Plants can die from club root, which is a common disease in brassicas. It makes the roots distorted and swollen to a great extent. Sometimes, the leaves get also affected and they turn pale yellow.
To protect your cabbage root from club rot, you can add lime to the soil to make it alkaline. Also, never grow a new plant in the affected soil until you grow some other vegetable in the next season.
The caterpillars of cabbage white butterflies, also known as cabbage loopers, sit and feed on young, fresh leaves. You can either see them or identify their attacks by noticing tiny holes in the plant leaves. Sometimes, the caterpillars can make it worse by boring into the heart of cabbages.
If the attack is mild or the number of caterpillars is very few, you can simply pick them off.
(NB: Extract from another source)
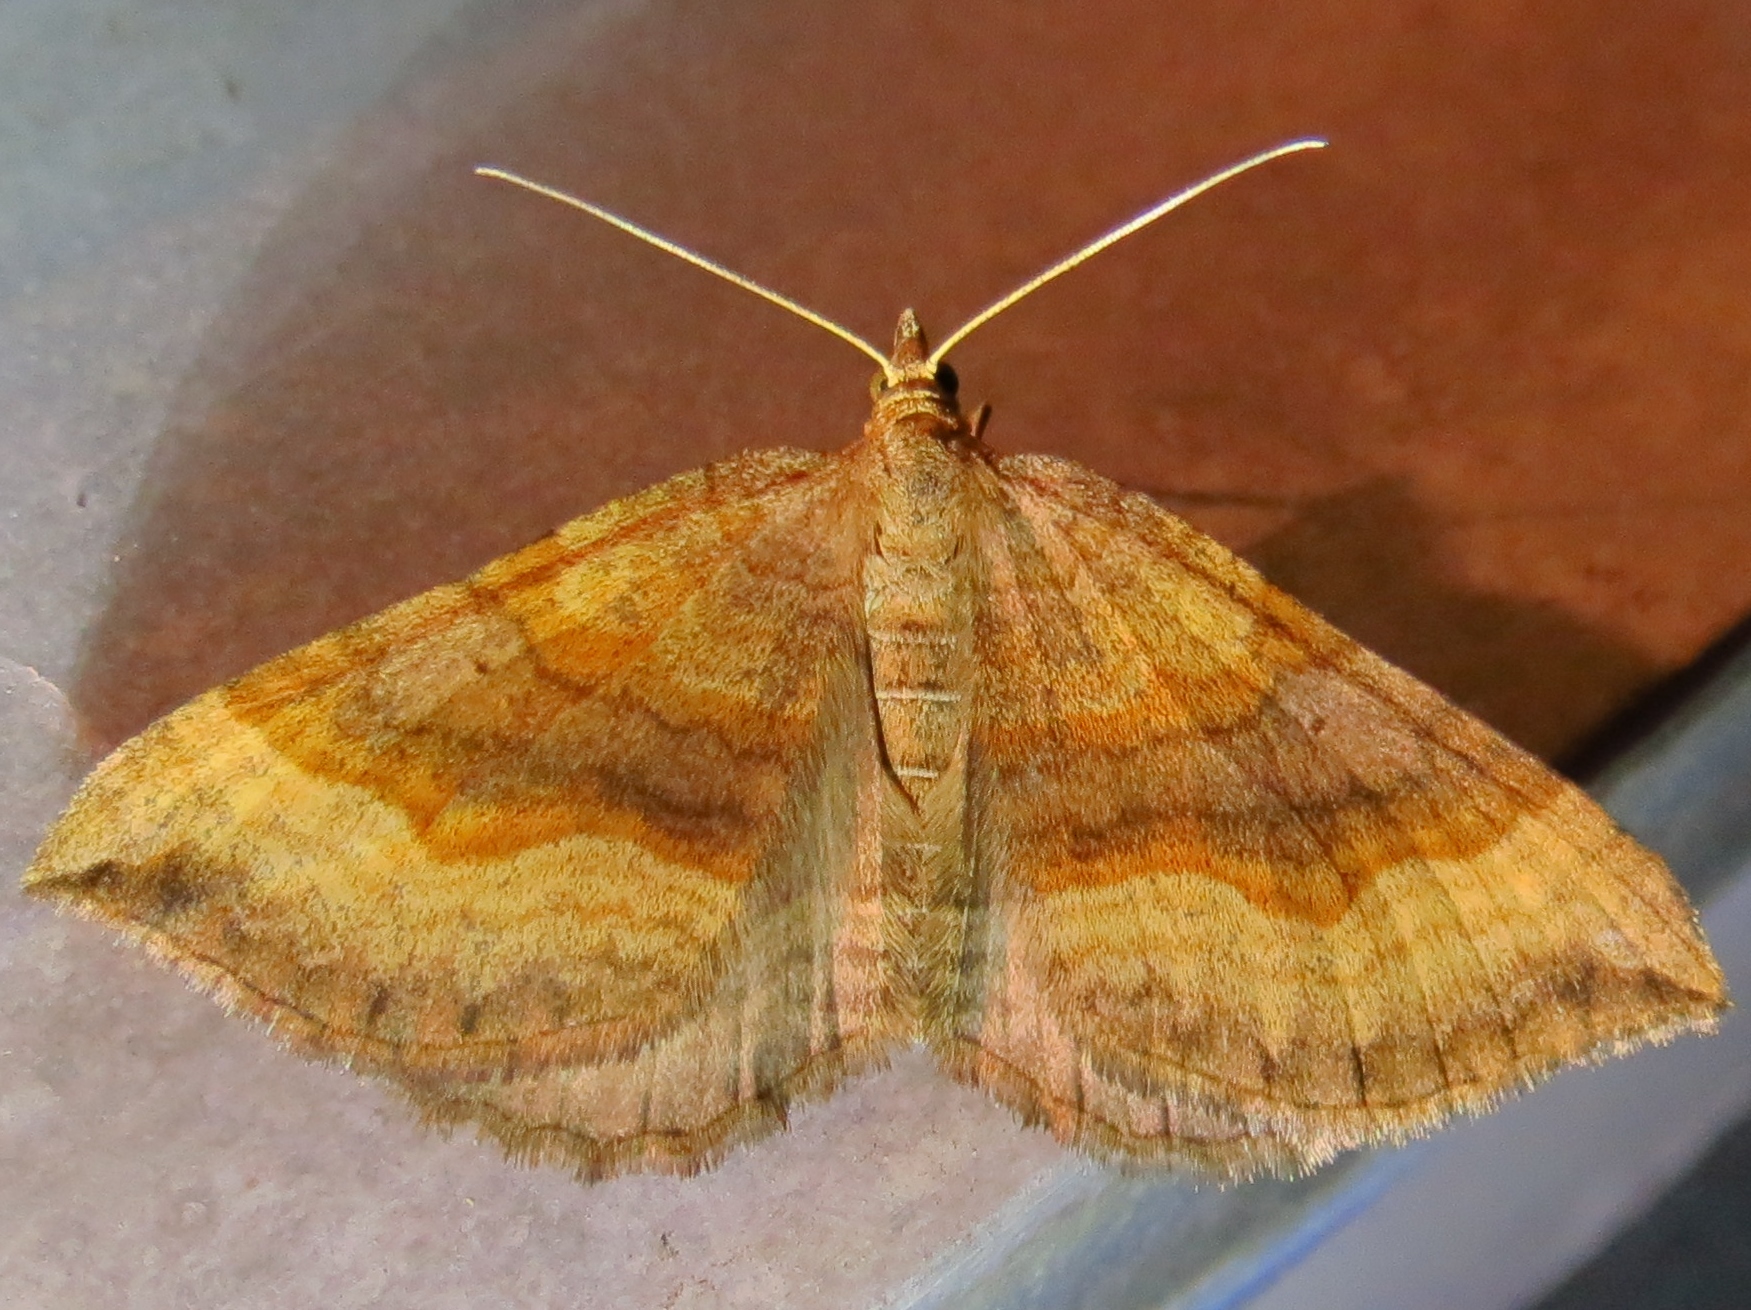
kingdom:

To prevent them from laying eggs, you can use a horticultural mesh or a fine net.
Slugs and Sails
By feeding on young seedlings, slugs and snails can cause severe problems to plant growth. You can easily identify them on the young leaves or around the plants.
Slugs and snails can be controlled in various organic ways. Some easiest methods are by using anything from beer traps, eggshell barriers, copper tapes and sawdust to biocontrols.